AussieBrit In The WinterSpring
Posted: 4/15/2010
Written By: Matt

It is the middle of April. I should be getting home from work, enjoying dinner, and then taking my family on a walk through the park to see if the kids can find any early flowers or budding trees.

Instead, the wind chill is -8 degrees and we are due for 4 to 7 inches of snow in the next 24 hours. When I get home from work, I am going to make sure my snow shovel is still within easy reach for tomorrow morning.

WinterSpring is no fun. But as I drove down a blustery street at lunch time, I ran through a drive-thru. The boy who took my order had a very unique accent a little bit Sydney and a little bit London. When I pulled up to the window to pay, I saw that he looked to be of high-school age, or just past, and I could not think of why an AussieBrit would be in Michigan in the middle of WinterSpring working a drive-thru window.

“That’s not a Michigan accent,” I said as I handed him a five dollar bill.

“No, it’s not.” He replied, his accent as thick as ever.

As he handed me my change, he said in perfect Midwestern devoid of any European, “I’m from a few blocks away. I just like having fun back here. It gets kinda lonely, you know?”

I laughed out loud.

Hours later, my day is still brighter because of a bored high school kid.

It presents, however, a troubling question for me. Have I become too old?

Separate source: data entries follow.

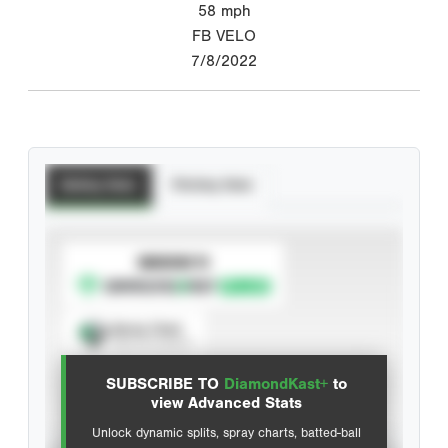
58
mph
FB VELO
7/8/2022
Batting Stats
Pitching Stats
SUBSCRIBE TO
Spray Chart
View hit locations
SUBSCRIBE TO
DiamondKast+
to
Advanced Statistics
view Advanced Stats
Unlock dynamic splits, spray charts, batted-ball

In my youth, I would have done the same thing, or something just as off-the-wall. Now, it would never enter my mind to do something like that to make a dull day brighter. Somehow, childhood looks at the necessary points in life and finds ways to redeem them. Adulthood, calloused and tired, pushes through the necessary points with force and complaining because it assumes that the fun stuff will come later. But by the time we get past the necessary, we are too exhausted for the fun.

Last week, I read an article about employees at video game stores. One of them said that his days are so dreadful that to get through them, he plays banter games with his coworkers. When the store is busy, the employees never have time for more than chance words with each other, so as they pass, one will say some non sequitur like “No you didn’t!”

The other, without missing a step, will reply with a comment with no context, such as, “I swear. I got it for two bucks at Charlie’s.”

Silly. Stupid. Fun. Adulthood lacks the silly and the fun. If we are not careful, we are left with just the stupid.

My work conversations revolve around data structures, business metrics, and software versioning. But perhaps, with a little luck, all is not lost. Perhaps I can learn a few things from AussieBrit before I bypass growing up and end up with growing old. Perhaps there is a balance left for me.

Tomorrow, I am going to have to shovel my driveway on a crisp WinterSpring morning. I think I’ll bundle up my kids with me so they can remind me how to find the fun in the necessary and knock a few crusty ice chunks off a curmudgeonly OldYoung man.